The proposal was put forth last month at the meeting of the Chinese People’s Political Consultative Conference held at the Great Hall of the People in Beijing on May 21, according to Cointelegraph. Ten influential members of the conference laid out plans of the regional digital currency backed by four of the region’s fiat currencies.
The ratios of the four currencies will be determined by the size of the economies of the nation issuing them. For example, the yuan will comprise more than 60 percent of the pool backing the East Asian cryptocurrency, which is to be expected since China is the largest economy among the four countries. The Japanese yen, on the other hand, is calculated to account for around 20 percent of the guarantee.
Neil Shen, the co-founder of Chinese travel services provider Ctrip, is one of the 10 who pushed for the creation of the regional cryptocurrency. Shen is known as a top venture capital investor in the country with an estimated net worth of $1.6 billion.
Another well-known member pushing for the crypto’s creation is Henry Tang, a Hong Kong politician.

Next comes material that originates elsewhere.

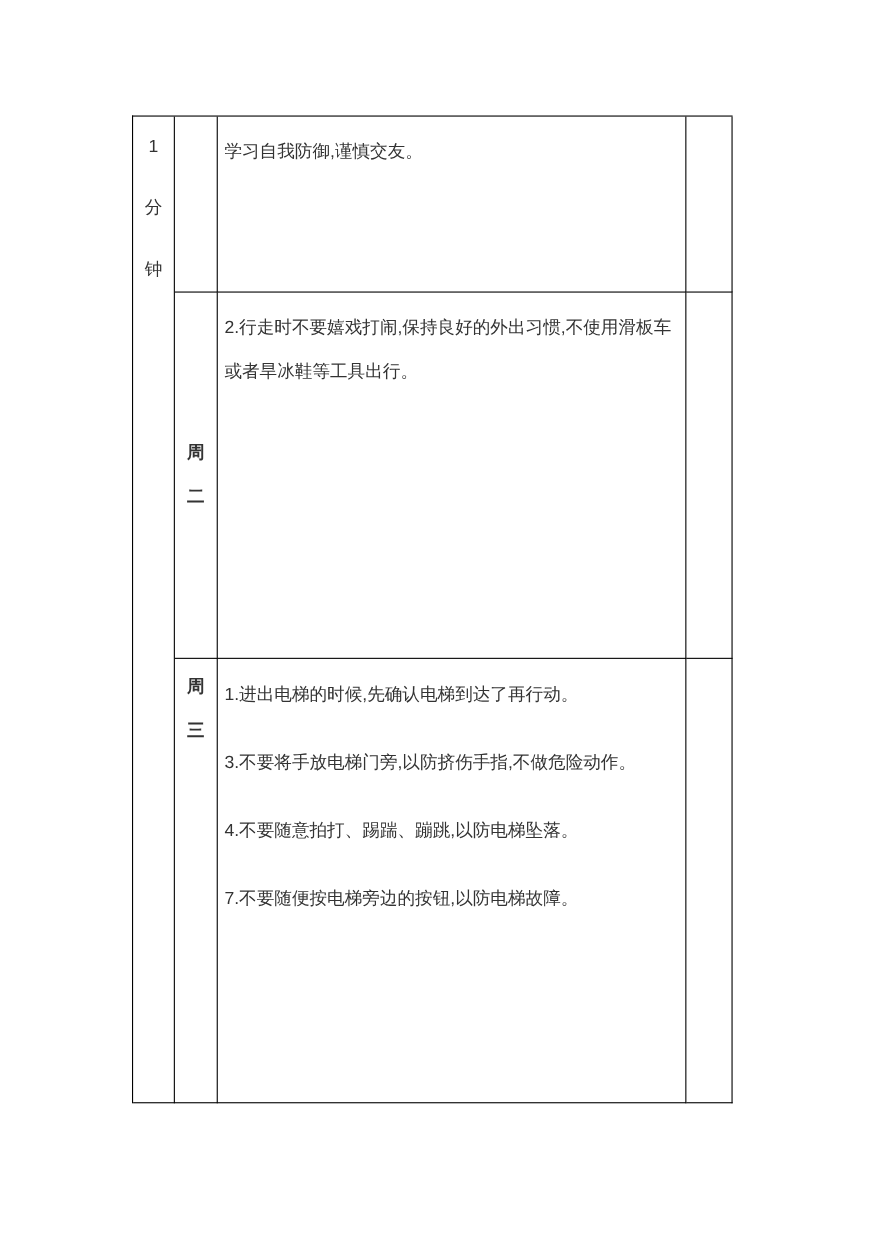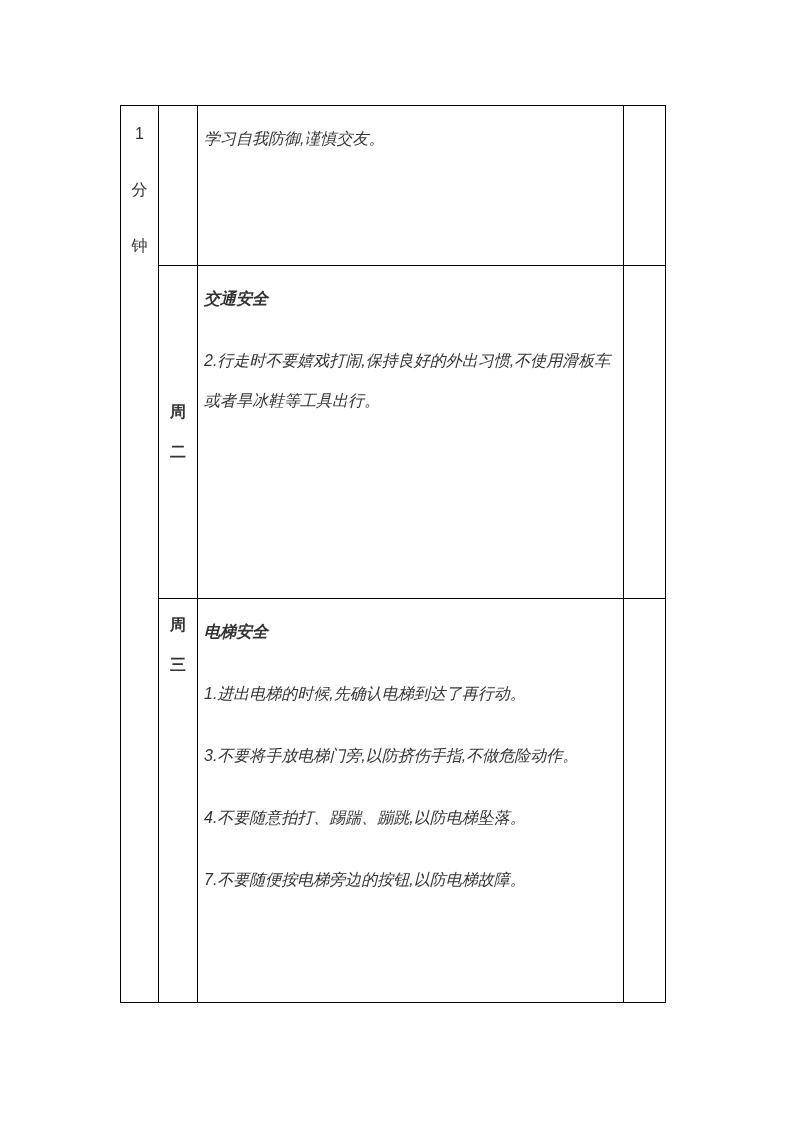"学习自我防御,谨慎交友。" .content-cell p { font-style: italic -> none }
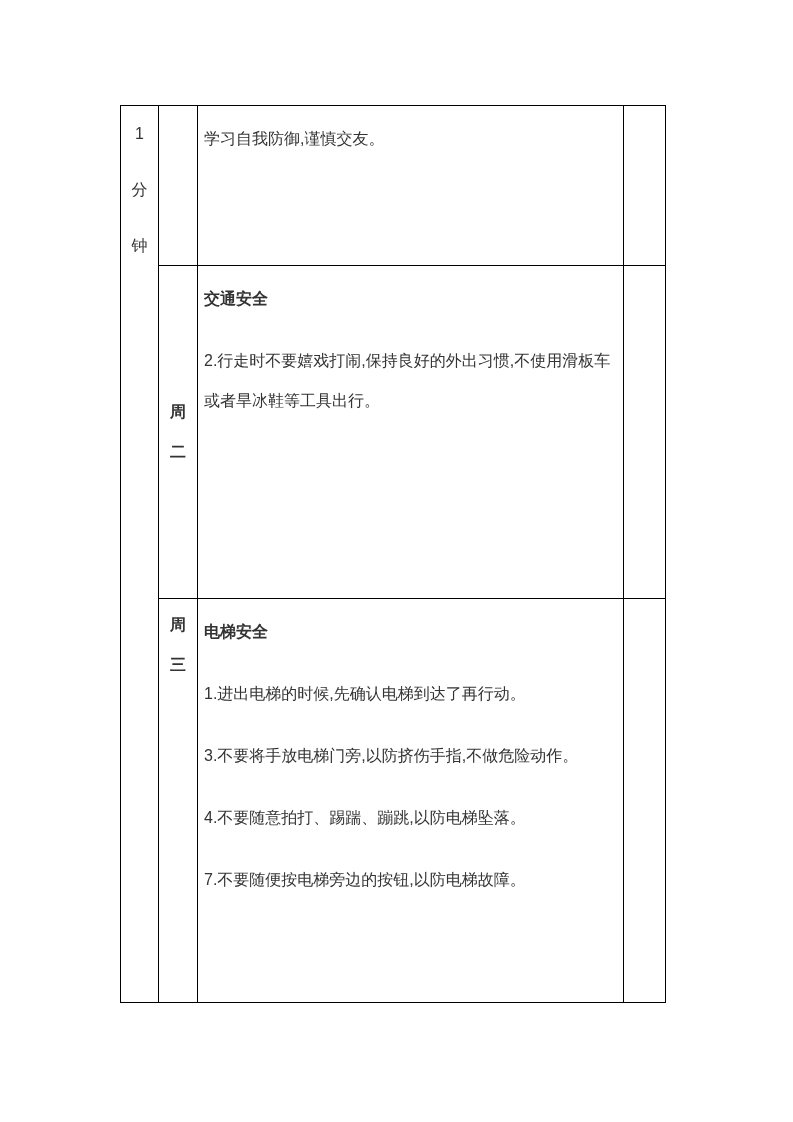"交通安全" p.heading { html: <p>交通安全</p> -> none }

He was the former chief secretary of Hong Kong, the special administrative region’s second-highest position.
According to Nikkei Asian Review, is in line with China’s push to create a payment network independent of the U.S. dollar. “With the U.S. successively barring dollar-based transactions as a sanction against adversarial countries, China is rushing to build a payment network independent of the dollar, which so far has been indispensable for international business transactions,” the publication wrote.